CSCB Toolsではメッセージの「文書」に先行するメッセージを記述することにします. 例えば,orderReplyにはshipInfo, invoice, shipScheduleが先行するので,orderReplyの文書に下図のような記述を追加します. これで,準備完了です. 状態機械の合成 †プロジェクトエクスプローラーで状態機械を合成するパッケージを右クリックし,メニューから「Create StateMachine?」-> 「create State Machine all by CSCB」を選択すると,全てのサービスの状態機械が合成されいます. ちなみに,「create State Machine by CSCB」を選択すると,合成するサービスを選択することができます. また,「... by projection」を選択すると射影法によって状態機械を合成します. 特に問題が無ければ,状態機械が合成され,モデルに追加されます. ちょっとわかりづらいですが,上の図のPurchaseOrder?プロジェクトのBlank Packageにはクラス図とコミュニケーション図しかありませんが,下図では各サービスの状態機械が追加されています. 実行結果 †以下に,合成された状態機械を示します.

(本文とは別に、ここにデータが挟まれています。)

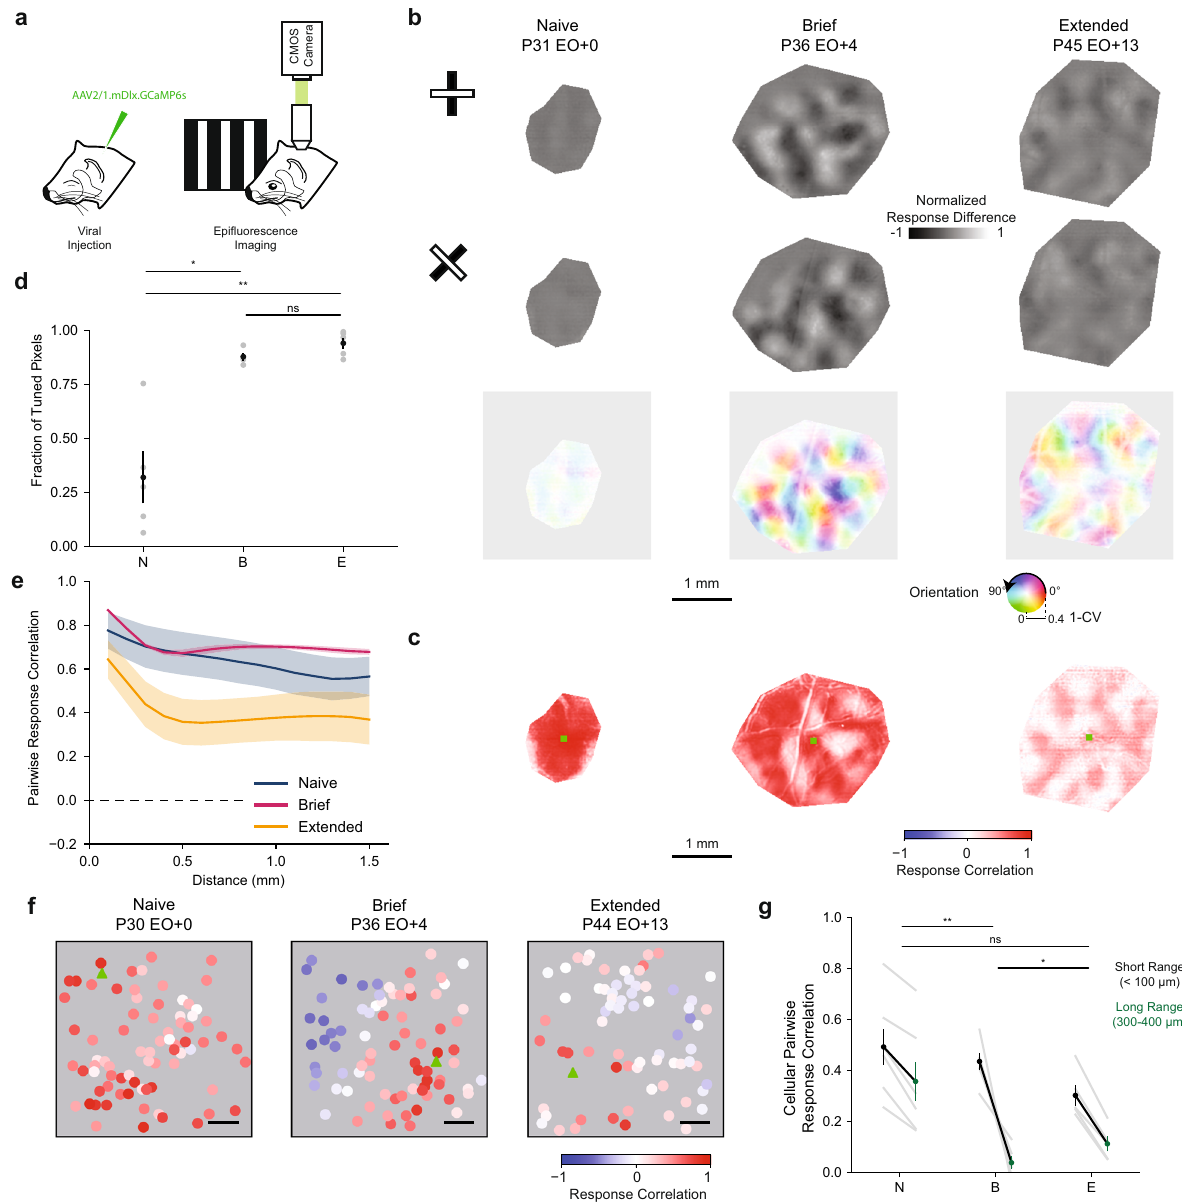
Fig. 3 Clustered responses emerge across development in inhibitory networks. a Wide fi eld epi fl uorescence calcium imaging of GCaMP6s under the mDlx enhancer in ferret visual cortex The ferret images were created by the authors and published in Smith, G.B., Sederberg, A., Elyada, Y.M., Van Hooser, S.D., Kaschube, M., and Fitzpatrick, D., The development of cortical circuits for motion discrimination. Nat. Neurosci . 18, 252 – 261 (2015). b Difference Maps for orthogonal stimuli (top, middle) and orientation preference maps (bottom) for a Naive (left), Brief (Middle), and Extended (right) experience animal. c Example pairwise pixel response correlation maps for a Naive (left), Brief (Middle), and Extended (right) experience animal. Green squares identify the seed positions. d Fraction of pixels that are signi fi cantly orientation tuned compared to shuf fl e (Naive n = 5, Brief n = 4, Extended n = 5; Naive vs. Brief p = 0.0076, Naive vs. Extended p = 0.0050, Brief vs. Extended p = 0.0862). Mean ± SEM, Two-tailed bootstrap test. e Mean distance dependence of pairwise pixel response correlations for Naive (blue, n = 5), Brief (magenta, n = 4), and Extended (gold, n = 5) experience animals. Shaded regions denote the SEM. f Example cellular pairwise correlation patterns for a Naive (left), Brief (middle), and Extended experience (right) animals. The seed cell is denoted by the green triangle and scale bar denotes 100 μ m. g Comparisons of the average short-range (black, <100 µ m) and long-range (green, 300 – 400 µ m) cellular pairwise correlations for Naive (N, p = 0.0003, n = 7), Brief (B, p = 0.0050, n = 6), and Extended (E, p = 0.0004, n = 5) experience animals. Mean ± SEM. * p < 0.05, ** p < 0.005, ns not signi fi cant, Two-tailed Student ’ s paired t test. Source data are provided as a Source Data fi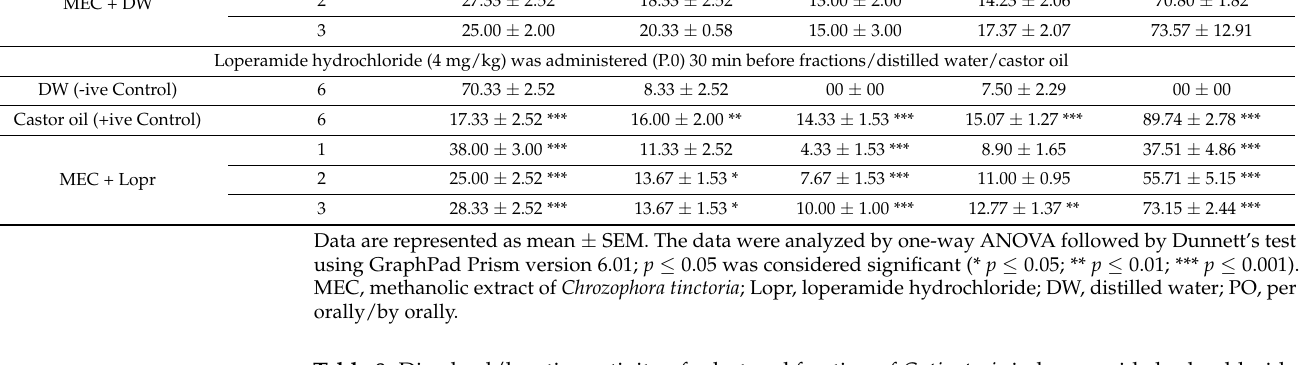
Table 8. Diarrheal/laxative activity of n-butanol fraction of C. tinctoria in loperamide hydrochloride in-duced constipation in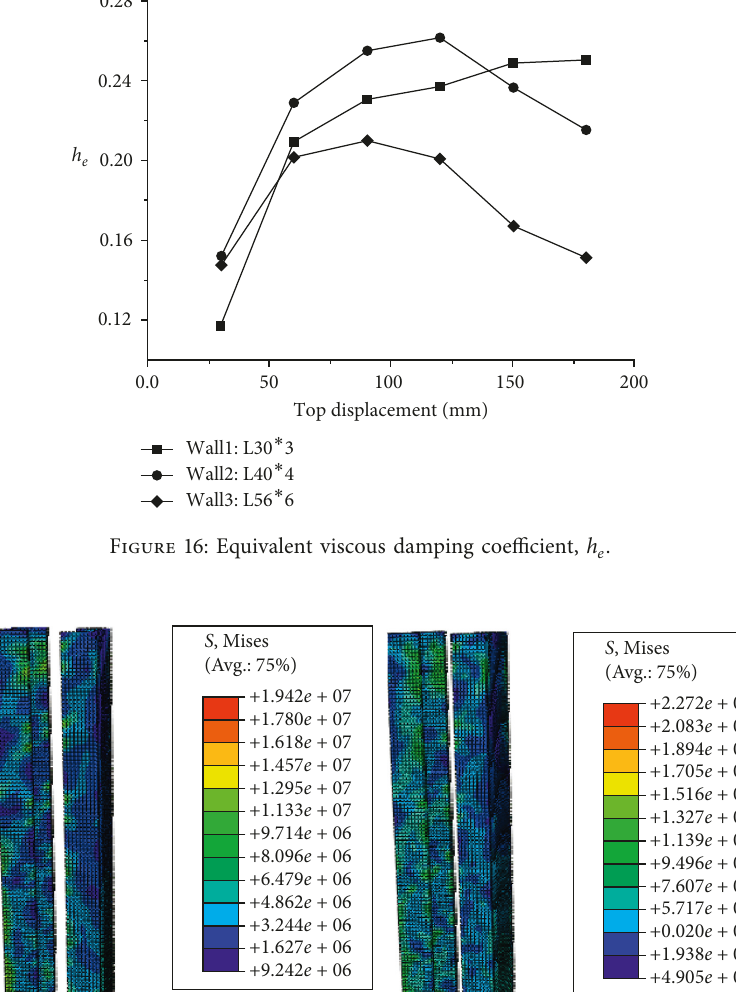
Figure 17: Deformation and Mises stress (unit: N/m 2 ) of the shear walls: (a) specimen WALL1; (b) specimen WALL2; (c) specimen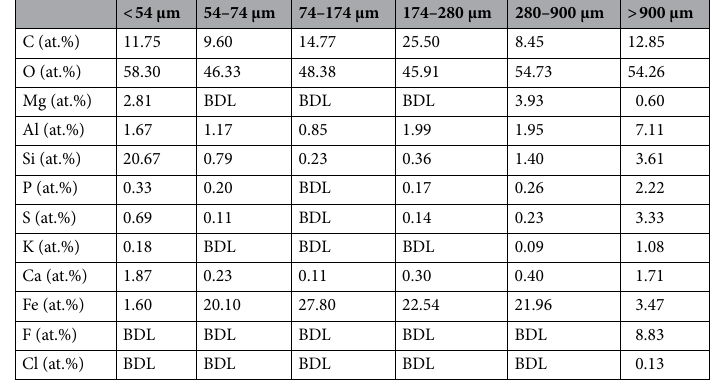
Table 5. EDX analysis of fly ash samples with different particle sizes. BDL below detection limit.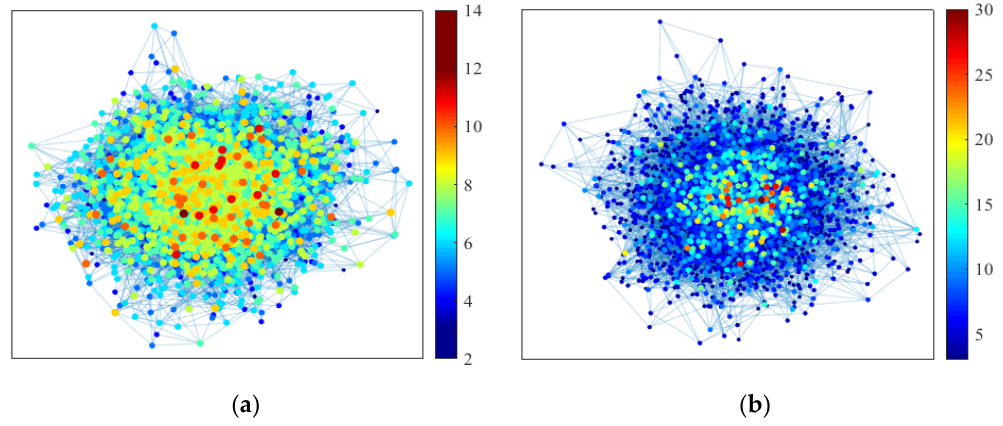
Figure 2. ( a ) WS small-world network structure; ( b ) BA scale-free network structure.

初期疑似状態から状態V1への遷移において,操作"send order to vendor"(vendorにメッセージorderを送信する)を実行し,事象orderReply_receiveの生起により終了状態に遷移しています.
Vendorはメッセージorderの受信事象order_receiveが生起すると,3つのプロセスを並行して実行します.これらは状態V2の3つの領域にある状態機械で表現されます. 最初の領域では,shippingにshipReqを送信し,shipInfoを受信すると,さらに2つのプロセスに分かれます.一つ目のプロセスではschedulingにshipScheduleを送信します.もう一つのプロセスではinvoicingにshipTypeを送信し,invoiceを受信します.これら2つのプロセスが終了するとcustomerにorderReplyを送信します. 2つめの領域では,schedulingにproductScheduleを送信します. 3つめの領域では,invoicingにproductInfoを送信します. 3つの領域の実行が終了すると,終了状態に遷移します.
ShippingはshipReqを受信すると,shipInfoをvendorに返信します.
InvoicingはshipTypeとproductInfoを並行して受信します.そして,shipTypeを受信するとvendorにinvoiceを送信します. *2
SchedulingはshipScheduleとproductScheduleを受信します.